Extracted records section start

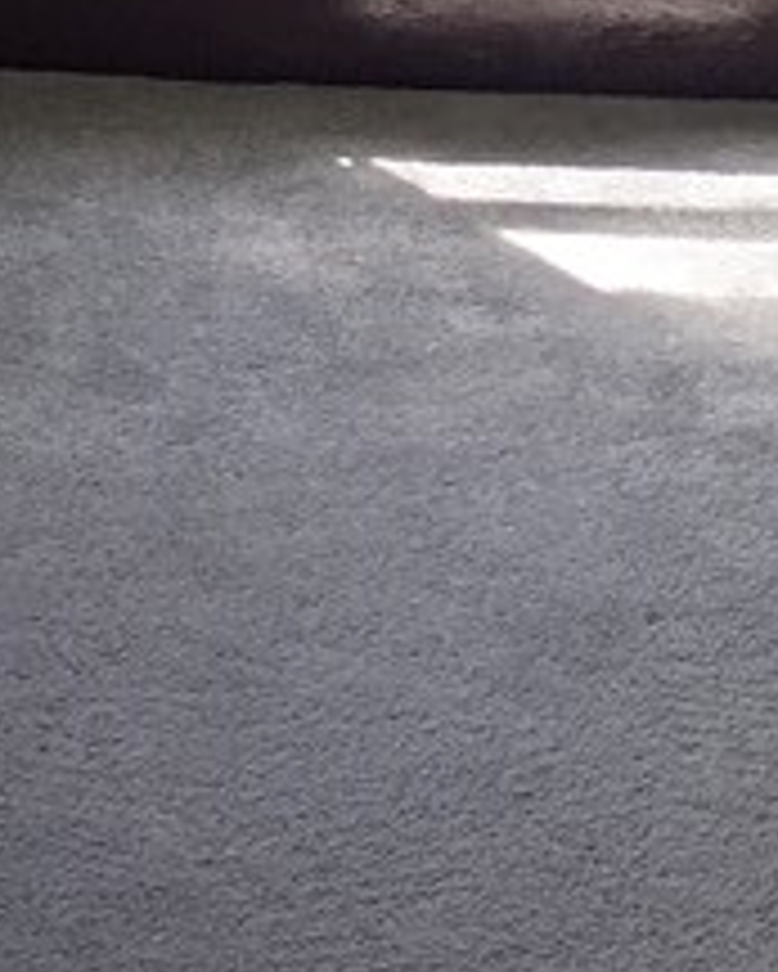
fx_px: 3595
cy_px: -760
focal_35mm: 125
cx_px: -648
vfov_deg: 13.8
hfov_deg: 11.4
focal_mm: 4.38
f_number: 1.73
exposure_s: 1/210
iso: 46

Extracted records section end

## To-do item
Without any pictures, transcribe the listing above exactly as written.

## Result
fx_px: 3595
cy_px: -760
focal_35mm: 125
cx_px: -648
vfov_deg: 13.8
hfov_deg: 11.4
focal_mm: 4.38
f_number: 1.73
exposure_s: 1/210
iso: 46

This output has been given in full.